## [Description of the task]
Please repeat every line of the material below word for word, changing nothing.
----------
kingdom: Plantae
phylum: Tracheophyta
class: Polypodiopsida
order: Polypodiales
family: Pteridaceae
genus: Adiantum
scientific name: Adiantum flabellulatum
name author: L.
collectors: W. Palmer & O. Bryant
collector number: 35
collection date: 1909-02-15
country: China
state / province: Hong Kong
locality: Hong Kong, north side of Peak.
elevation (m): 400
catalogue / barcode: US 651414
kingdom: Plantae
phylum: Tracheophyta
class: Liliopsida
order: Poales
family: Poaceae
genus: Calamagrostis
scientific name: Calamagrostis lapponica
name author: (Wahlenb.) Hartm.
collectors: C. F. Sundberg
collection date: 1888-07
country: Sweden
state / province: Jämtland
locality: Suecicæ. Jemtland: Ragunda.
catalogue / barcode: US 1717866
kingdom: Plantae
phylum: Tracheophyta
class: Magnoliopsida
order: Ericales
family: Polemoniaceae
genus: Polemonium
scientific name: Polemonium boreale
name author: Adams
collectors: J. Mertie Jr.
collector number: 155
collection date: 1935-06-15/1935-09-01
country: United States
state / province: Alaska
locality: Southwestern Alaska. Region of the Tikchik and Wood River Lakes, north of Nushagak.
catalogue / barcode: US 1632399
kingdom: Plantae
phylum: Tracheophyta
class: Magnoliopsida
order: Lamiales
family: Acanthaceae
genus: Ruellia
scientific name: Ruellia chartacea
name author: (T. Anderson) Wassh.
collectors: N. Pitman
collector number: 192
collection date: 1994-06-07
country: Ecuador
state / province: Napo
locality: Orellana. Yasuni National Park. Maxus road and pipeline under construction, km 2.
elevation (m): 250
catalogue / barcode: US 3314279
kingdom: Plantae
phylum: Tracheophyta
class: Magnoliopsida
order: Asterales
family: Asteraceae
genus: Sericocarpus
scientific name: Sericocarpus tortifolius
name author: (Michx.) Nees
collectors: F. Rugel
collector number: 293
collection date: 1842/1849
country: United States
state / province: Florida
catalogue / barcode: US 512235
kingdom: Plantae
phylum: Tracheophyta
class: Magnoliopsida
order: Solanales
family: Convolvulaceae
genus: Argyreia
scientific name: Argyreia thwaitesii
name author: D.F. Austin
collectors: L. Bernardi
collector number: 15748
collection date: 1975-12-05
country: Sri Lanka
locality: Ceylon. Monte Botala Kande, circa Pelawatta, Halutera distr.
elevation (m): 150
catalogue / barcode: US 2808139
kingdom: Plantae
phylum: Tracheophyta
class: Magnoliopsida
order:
----------
## [Response for this exercise]
kingdom: Plantae
phylum: Tracheophyta
class: Polypodiopsida
order: Polypodiales
family: Pteridaceae
genus: Adiantum
scientific name: Adiantum flabellulatum
name author: L.
collectors: W. Palmer & O. Bryant
collector number: 35
collection date: 1909-02-15
country: China
state / province: Hong Kong
locality: Hong Kong, north side of Peak.
elevation (m): 400
catalogue / barcode: US 651414
kingdom: Plantae
phylum: Tracheophyta
class: Liliopsida
order: Poales
family: Poaceae
genus: Calamagrostis
scientific name: Calamagrostis lapponica
name author: (Wahlenb.) Hartm.
collectors: C. F. Sundberg
collection date: 1888-07
country: Sweden
state / province: Jämtland
locality: Suecicæ. Jemtland: Ragunda.
catalogue / barcode: US 1717866
kingdom: Plantae
phylum: Tracheophyta
class: Magnoliopsida
order: Ericales
family: Polemoniaceae
genus: Polemonium
scientific name: Polemonium boreale
name author: Adams
collectors: J. Mertie Jr.
collector number: 155
collection date: 1935-06-15/1935-09-01
country: United States
state / province: Alaska
locality: Southwestern Alaska. Region of the Tikchik and Wood River Lakes, north of Nushagak.
catalogue / barcode: US 1632399
kingdom: Plantae
phylum: Tracheophyta
class: Magnoliopsida
order: Lamiales
family: Acanthaceae
genus: Ruellia
scientific name: Ruellia chartacea
name author: (T. Anderson) Wassh.
collectors: N. Pitman
collector number: 192
collection date: 1994-06-07
country: Ecuador
state / province: Napo
locality: Orellana. Yasuni National Park. Maxus road and pipeline under construction, km 2.
elevation (m): 250
catalogue / barcode: US 3314279
kingdom: Plantae
phylum: Tracheophyta
class: Magnoliopsida
order: Asterales
family: Asteraceae
genus: Sericocarpus
scientific name: Sericocarpus tortifolius
name author: (Michx.) Nees
collectors: F. Rugel
collector number: 293
collection date: 1842/1849
country: United States
state / province: Florida
catalogue / barcode: US 512235
kingdom: Plantae
phylum: Tracheophyta
class: Magnoliopsida
order: Solanales
family: Convolvulaceae
genus: Argyreia
scientific name: Argyreia thwaitesii
name author: D.F. Austin
collectors: L. Bernardi
collector number: 15748
collection date: 1975-12-05
country: Sri Lanka
locality: Ceylon. Monte Botala Kande, circa Pelawatta, Halutera distr.
elevation (m): 150
catalogue / barcode: US 2808139
kingdom: Plantae
phylum: Tracheophyta
class: Magnoliopsida
order:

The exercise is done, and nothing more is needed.